0

I would like to create a custom lower / upper case function for wstrings.

Therefore I am using a map of integers.

Currently I am automatically creating a function from these maps:

(...)
else if (iCharCode==65)
{
    iRet=97;
}
else if (iCharCode==66)
{
    iRet=98;
}
else if (iCharCode==67)
{
    iRet=99;
}
else if (iCharCode==68)
{
    iRet=100;
}
else if (iCharCode==69)
{
    iRet=101;
}
else if (iCharCode==70)
{
    iRet=102;
}
else if (iCharCode==42818)
{
    iRet=42819;
}
(...)

However, the function is going to be pretty large if I turn my map into a if-statement like this.

I would therefore like a use a real map instead, but I don't want to load it at runtime. I would prefer having a static map, but I am not sure how to do that.

Can somebody share his thoughts?

tmighty
  • 10,734
  • 21
  • 104
  • 218
  • That was just a coincidence. Most of the times it is not +32. – tmighty Nov 19 '13 at 17:50
  • You may want to take a look at this question: http://stackoverflow.com/questions/11491/string-to-lower-upper-in-c – Dweeberly Nov 19 '13 at 17:53
  • @Dweeberly Not working for non-ASCII chars, therefore I am doing my own function. – tmighty Nov 19 '13 at 17:55
  • @Jimmy Can you delete your comment? You got so many upvotes that it is misleading. – tmighty Nov 19 '13 at 17:56
  • 1
    A `std::map` would use far too much memory. One approach is to create an array for the easy values, for example, an array of 256 `int` case-mapped values for the first 256 values, and a function for the rest.
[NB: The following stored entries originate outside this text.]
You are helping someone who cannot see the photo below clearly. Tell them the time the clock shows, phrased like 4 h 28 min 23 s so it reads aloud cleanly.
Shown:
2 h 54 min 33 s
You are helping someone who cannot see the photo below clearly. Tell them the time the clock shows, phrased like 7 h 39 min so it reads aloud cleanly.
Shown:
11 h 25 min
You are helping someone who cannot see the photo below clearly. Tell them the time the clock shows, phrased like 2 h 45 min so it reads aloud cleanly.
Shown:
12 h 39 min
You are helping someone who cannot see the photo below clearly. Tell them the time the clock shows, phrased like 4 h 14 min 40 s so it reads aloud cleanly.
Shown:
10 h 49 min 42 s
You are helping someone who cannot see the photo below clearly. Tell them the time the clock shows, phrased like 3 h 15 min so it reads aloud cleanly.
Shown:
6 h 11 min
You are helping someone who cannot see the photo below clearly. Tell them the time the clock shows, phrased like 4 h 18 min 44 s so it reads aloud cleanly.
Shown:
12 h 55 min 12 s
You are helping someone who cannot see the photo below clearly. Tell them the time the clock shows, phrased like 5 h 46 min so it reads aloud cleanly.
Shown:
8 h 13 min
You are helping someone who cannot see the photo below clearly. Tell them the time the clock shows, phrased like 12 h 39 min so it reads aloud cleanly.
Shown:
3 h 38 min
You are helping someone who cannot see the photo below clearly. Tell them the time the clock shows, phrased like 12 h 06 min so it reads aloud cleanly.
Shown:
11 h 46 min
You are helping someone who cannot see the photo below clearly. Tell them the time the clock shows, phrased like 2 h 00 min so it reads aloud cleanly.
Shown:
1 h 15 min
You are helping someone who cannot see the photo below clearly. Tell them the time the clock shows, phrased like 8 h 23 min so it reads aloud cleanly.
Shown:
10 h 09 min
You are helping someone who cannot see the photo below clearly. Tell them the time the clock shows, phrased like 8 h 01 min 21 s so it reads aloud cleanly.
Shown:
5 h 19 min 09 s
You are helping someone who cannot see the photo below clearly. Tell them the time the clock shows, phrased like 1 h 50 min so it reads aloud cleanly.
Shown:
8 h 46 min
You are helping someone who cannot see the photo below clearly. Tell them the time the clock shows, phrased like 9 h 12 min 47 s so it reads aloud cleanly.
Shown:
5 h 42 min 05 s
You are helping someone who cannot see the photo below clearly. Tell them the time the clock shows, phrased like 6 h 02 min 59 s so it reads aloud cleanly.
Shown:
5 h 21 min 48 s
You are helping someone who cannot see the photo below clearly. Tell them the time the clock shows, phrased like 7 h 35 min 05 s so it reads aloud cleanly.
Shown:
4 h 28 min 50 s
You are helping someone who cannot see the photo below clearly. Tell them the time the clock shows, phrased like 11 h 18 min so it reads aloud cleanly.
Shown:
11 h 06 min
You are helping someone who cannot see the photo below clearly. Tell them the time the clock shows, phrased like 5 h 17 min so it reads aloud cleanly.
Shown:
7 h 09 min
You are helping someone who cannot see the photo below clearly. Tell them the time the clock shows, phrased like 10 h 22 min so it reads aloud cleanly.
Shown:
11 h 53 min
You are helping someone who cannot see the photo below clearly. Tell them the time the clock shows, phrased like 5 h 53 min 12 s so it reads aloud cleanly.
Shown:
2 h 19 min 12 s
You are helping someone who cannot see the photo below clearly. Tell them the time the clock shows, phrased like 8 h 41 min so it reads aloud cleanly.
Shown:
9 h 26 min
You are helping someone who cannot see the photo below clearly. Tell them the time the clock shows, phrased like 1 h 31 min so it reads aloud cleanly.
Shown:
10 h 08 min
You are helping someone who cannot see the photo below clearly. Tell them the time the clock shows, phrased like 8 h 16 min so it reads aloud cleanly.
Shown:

In general, a function can be much more compact than the code here; for example, `if(65 <= iCharCode && iCharCode < 71) iRet = iCharCode + 32; else ...`. – Pete Becker Nov 19 '13 at 18:05
  • ok - i'll delete it (not often I have to delete something because it gets so many upvotes ;-) have you considered using a unicode library http://userguide.icu-project.org/transforms/casemappings – Jimmy Nov 19 '13 at 18:40
  • The link I posted contained info on unicode conversions. Are you trying to do codepage conversions? Transcoding is hard and it's generally saver to find a well tested library – Dweeberly Nov 19 '13 at 19:01

2 Answers2

2

Maybe the following code can help:

#include<iostream>
#include<map>

std::map<int, int> code_map = {
  {65, 97},
  {66, 98},
  {67, 99},
  {68, 100},
  {69, 101},
  {70, 102},  
};


int main() {
  for(const auto & pair : code_map) {
    std::cout<<pair.first<<" maps to "<<pair.second<<std::endl;
  }
  return 0;
}

Compiling with g++ example.cpp -std=c++11 -Wall -Wextra (OS X 10.7.4 GCC 4.8.1) yields:

$ ./a.out 
65 maps to 97
66 maps to 98
67 maps to 99
68 maps to 100
69 maps to 101
70 maps to 102
Escualo
  • 40,844
  • 23
  • 87
  • 135
  • But I think the map is created anew each time I initiate code_map, right? – tmighty Nov 19 '13 at 17:58
  • `code_map` is only constructed once -- when the program is started. – Sam Cristall Nov 19 '13 at 18:11
  • I am getting the error "Initialization using {...} is not valid for type map". – tmighty Nov 19 '13 at 18:14
  • @tmighty: That style of initialisation is only valid in C++11. If you're stuck in the past, you'll need to write a function to initialise it, or use something like Boost.Assignment. Alternatively, use a sorted array of `pair` rather than a map, with a binary search for lookup. That's perhaps more efficient, and can be initialised statically. – Mike Seymour Nov 19 '13 at 18:17
  • @MikeSeymour I have updated from VS2010 to VS2012 now, but the IDE tells me the same error. – tmighty Nov 19 '13 at 20:16
  • The exact error is: IntelliSense: Initialization with "{...}" invalid for object of type ""std::map, std::allocator>>"" – tmighty Nov 19 '13 at 21:09
0

You could implement the map as a sorted array of pairs. This can be initialised statically. Look up a value using a binary search, e.g. std::lower_bound with a comparator comparing the first element of each pair.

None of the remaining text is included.